[Chart understanding data]
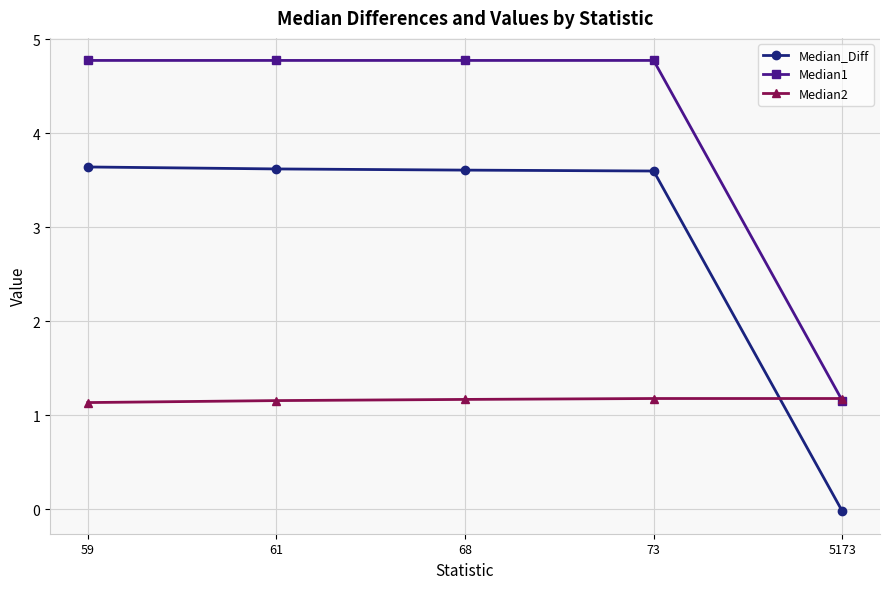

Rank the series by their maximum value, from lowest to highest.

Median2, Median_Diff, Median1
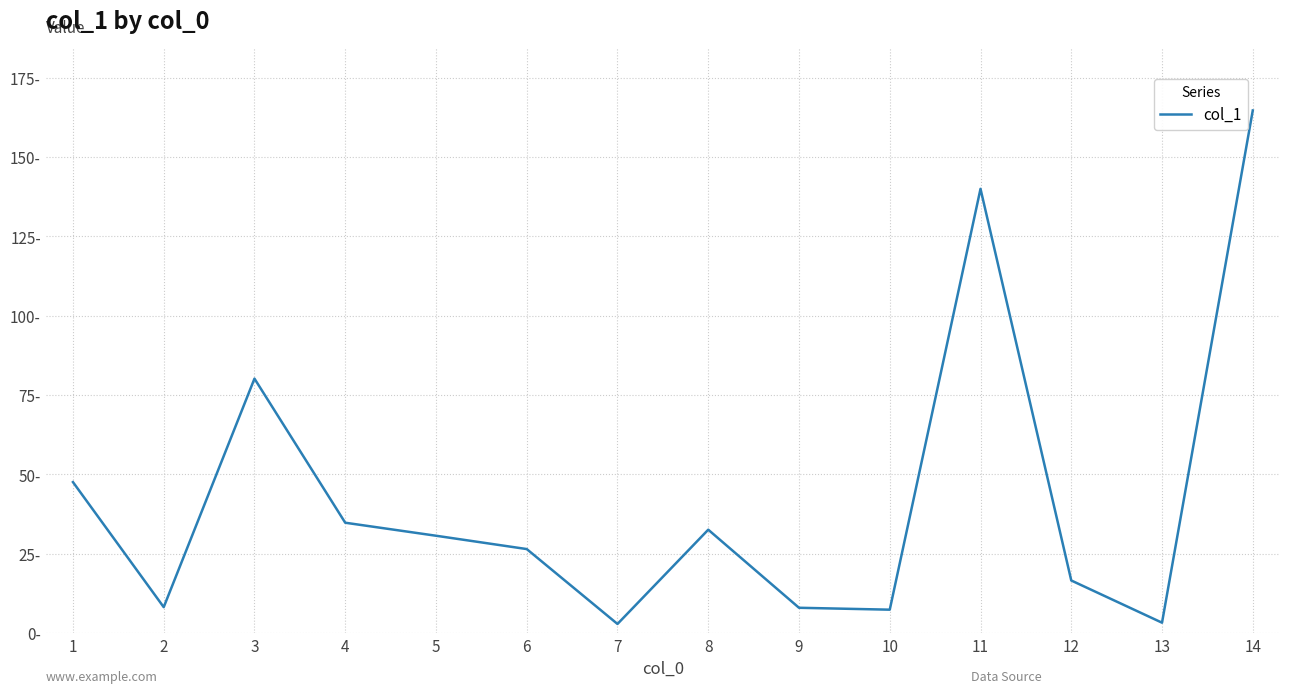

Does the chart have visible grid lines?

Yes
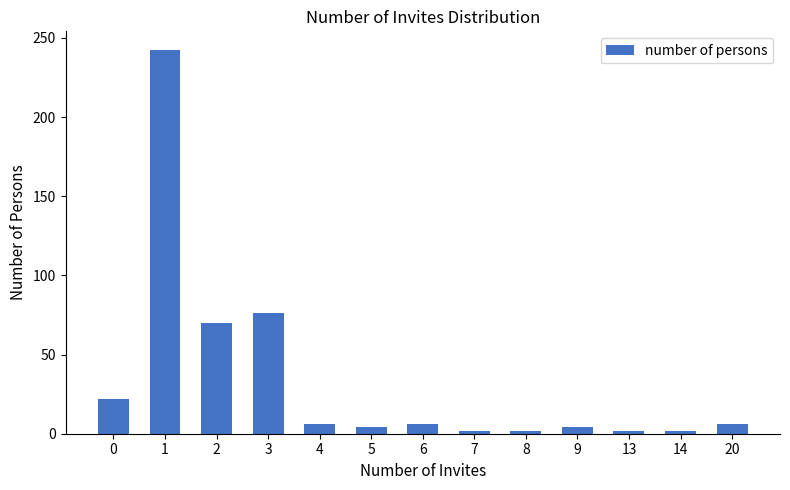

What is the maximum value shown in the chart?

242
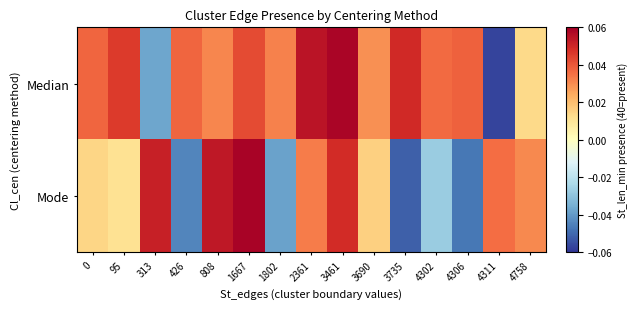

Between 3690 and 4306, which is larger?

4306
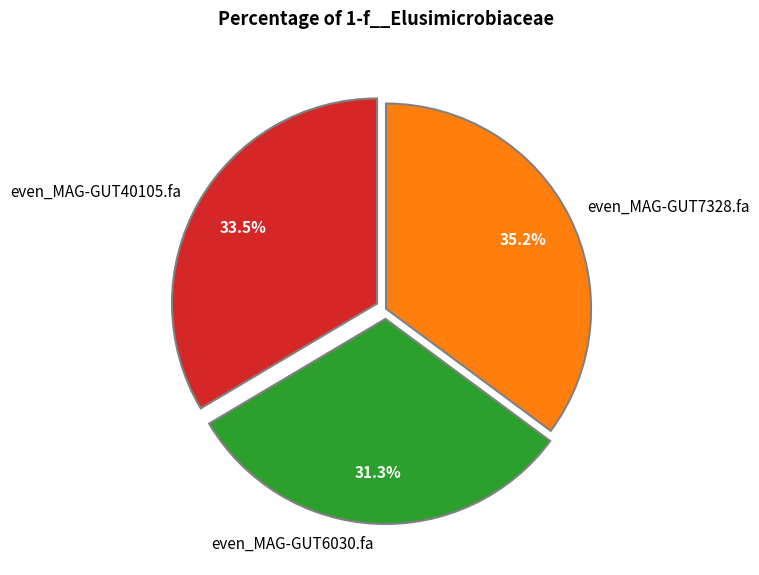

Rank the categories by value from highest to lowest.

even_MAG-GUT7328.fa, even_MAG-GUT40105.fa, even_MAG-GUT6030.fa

## WHAT YOU SHOULD DO
Collect every line above that contains the word "value" and copy each one in full.

## TASK OUTPUT
Rank the series by their maximum value, from lowest to highest.
What is the maximum value shown in the chart?
Rank the categories by value from highest to lowest.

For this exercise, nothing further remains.